* **Texte de l'entretien**:
Gouvernance
« Nous sommes prêts à mutualiser notre SI avec d’autres caisses de retraite »
Par François Jeanne, publié le 08 décembre 2023
Le secteur de l’assurance vieillesse connaît de profondes mutations en France depuis une dizaine d’années. Les systèmes d’information sont en première ligne pour supporter une redistribution des missions et avec pour mot d’ordre la mutualisation des efforts. La Cipav, principale caisse de retraite des professionnels libéraux, vient ainsi de transférer une partie de son SI à l’Urssaf. En parallèle, elle s’est rebâtie un système d’information à l’état de l’art prêt à être partagé avec d’autres caisses de retraite.
Entretien avec Patrice Germain, DSI de la CIPAV
Le contexte
La CIPAV (Caisse Interprofessionnelle de Prévoyance et d’Assurance Vieillesse) est un organisme national qui gère les retraites et la prévoyance pour certaines professions libérales. Elle fait partie de la Caisse nationale d’assurance vieillesse des professions libérales (CNAVPL) et s’adresse principalement aux professionnels libéraux qui ne sont pas rattachés à une autre section.
Son périmètre a été restreint en janvier 2019, pour se focaliser sur une vingtaine d’activités, les autres professionnels libéraux devant s’affilier au régime général de la sécurité sociale des indépendants (SSI).
La CIPAV collecte les cotisations qui permettent de valider des trimestres et des points pour la retraite, ainsi que de fournir une prestation de prévoyance contre les accidents de la vie.
Comment décrire la Cipav, une des nombreuses caisses de retraite françaises, pour nos lecteurs qui sont pour certains encore assez loin de prendre la leur ?
La Cipav est la plus importante des caisses de retraite pour les professions libérales. Elle compte plus de 508 000 actifs pour plus de 171 000 retraités. La Cipav gère un grand nombre de professions libérales, 21 au total. Cela va de l’architecte au géomètre expert, de l’ostéopathe au moniteur de ski, et jusqu’à l’ingénieur conseil en informatique. Par ailleurs, il y a environ deux millions de personnes qui ont été au cours de leur carrière professionnelle cotisants de la caisse. Il y a sûrement parmi vos lecteurs des assurés chez nous.
Pouvez-vous nous rappeler comment s’organise le système de l’assurance vieillesse en France ?

* **Série d'exercices**:
[1] Reproduisez, dans l'entretien sur la Cipav, tout ce qui va de « Gouvernance » jusqu'à « caisses de retraite. ».
[2] Prolongez l'entretien sur la Cipav au-delà de sa dernière phrase.

* **Données recueillies**:
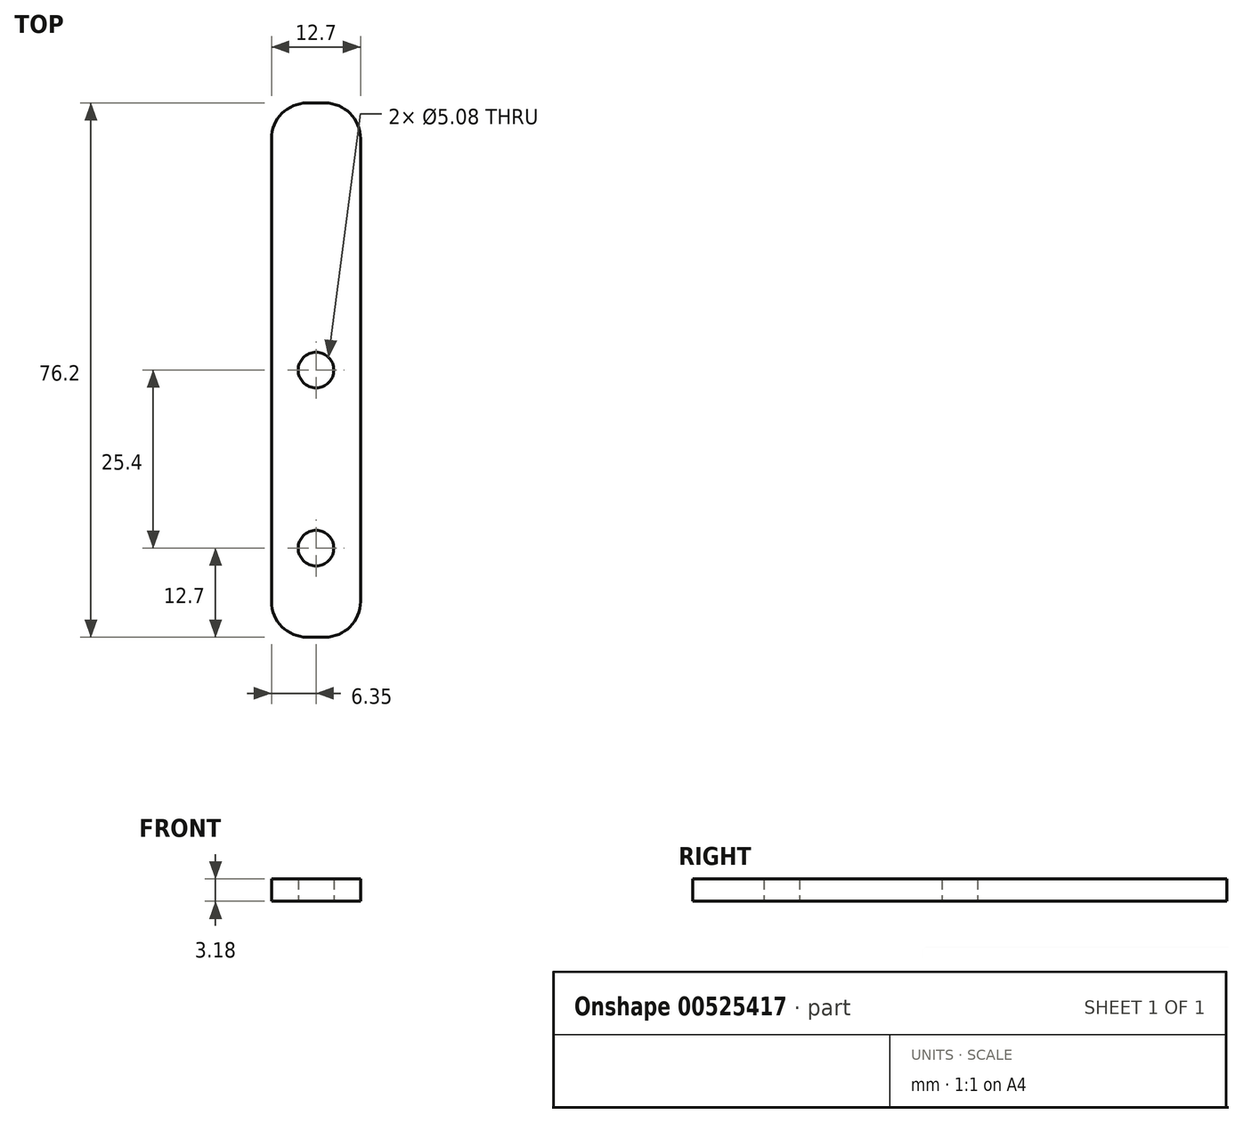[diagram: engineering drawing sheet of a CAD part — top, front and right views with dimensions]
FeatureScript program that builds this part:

* **Réponses par exercice**:
[1]
Gouvernance
« Nous sommes prêts à mutualiser notre SI avec d’autres caisses de retraite »
Par François Jeanne, publié le 08 décembre 2023
Le secteur de l’assurance vieillesse connaît de profondes mutations en France depuis une dizaine d’années. Les systèmes d’information sont en première ligne pour supporter une redistribution des missions et avec pour mot d’ordre la mutualisation des efforts. La Cipav, principale caisse de retraite des professionnels libéraux, vient ainsi de transférer une partie de son SI à l’Urssaf. En parallèle, elle s’est rebâtie un système d’information à l’état de l’art prêt à être partagé avec d’autres caisses de retraite.

[2]
En France, le système de retraite est complexe. Concernant le régime des salariés, il est piloté par la Cnav et l’Agirc-Arrco. Pour les professionnels libéraux, c’est la Cnapl qui pilote l’ensemble de leurs retraites et qui délègue cette mission de gestion à dix caisses de retraite apparentées à dix sections. Ces caisses sont des organismes de droit privé exerçant une mission de service public. Chacune a la pleine responsabilité de la gestion du régime complémentaire et de la valorisation des cotisations de ses assurés pour leurs droits futurs à la retraite. Parmi elles, la Cipav est la principale. Et si elle présente aujourd’hui un excédent structurel annuel et des réserves de l’ordre de 8 Md€, c’est bien grâce à ses propres décisions.
Non seulement le système est complexe, mais il doit aussi absorber les différentes réformes. Avec quelles conséquences sur les SI ?
Il y a eu surtout, pour ce qui concerne les systèmes d’information, un grand mouvement de mutualisation qui s’est enclenché. La Cipav s’y est inscrite pleinement et c’est d’ailleurs ce projet qui me l’a fait rejoindre en 2021. Cela s’est notamment traduit par la centralisation au niveau de l’Urssaf du recouvrement des cotisations pour les retraites de base et les complémentaires. La Cipav a été également la première, et la seule caisse de retraite de professions libérales à ce jour, à se raccrocher au RGCU [Répertoire de gestion des carrières unique, NDLR] qui centralise l’enregistrement de toutes les informations sur la carrière des assurés.
En parallèle de ces mouvements de mutualisation qui ont allégé notre SI, nous avons mené sa refonte complète, en le dédiant totalement à la principale mission qu’il nous reste, à savoir la gestion des retraites et la gestion du régime de prévoyance dont nous nous occupons pour les assurés Cipav. À l’état de l’art désormais, il est plus robuste et plus évolutif. Dans notre esprit, cela signifie qu’il est candidat à accueillir d’autres caisses de libéraux qui souhaiteraient profiter de notre maîtrise du sujet, là-encore dans un esprit de mutualisation dont nous serions cette fois la plateforme d’accueil.
Pour en revenir aux réformes de la retraite que vous évoquiez, nous avons pu vérifier, avec la dernière, que notre nouveau système d’information, que nous avons voulu très paramétrable, avait facilement absorbé les changements de mode de calcul qu’elle induisait.
” Pour le SI, nous sommes repartis d’une feuille blanche, avec une refonte totale des processus et une ambition de mise à jour technologique. “
Le SI de la Cipav a donc été allégé d’une partie transférée à l’Urssaf. Comment ont réagi, psychologiquement parlant, ceux de vos informaticiens qui étaient concernés ?
C’est une question essentielle parce que, effectivement, nous y sommes allés à fond. Cela veut dire que, lors des transferts vers l’Urssaf et le raccrochement au RGCU, il n’y a même pas eu de SI en miroir de notre côté. Des pans entiers ont vraiment disparu, et on sait combien les informaticiens sont attachés à leurs applications. Le transfert du recouvrement, notamment, a porté sur 40 % de notre ancienne activité à la Cipav. Dans ce cas, les informaticiens, mais aussi les métiers qui traitaient le sujet, ont été transférés à l’Urssaf. Un fort accent a donc été mis sur l’accompagnement des collaborateurs concernés sur le plan RH.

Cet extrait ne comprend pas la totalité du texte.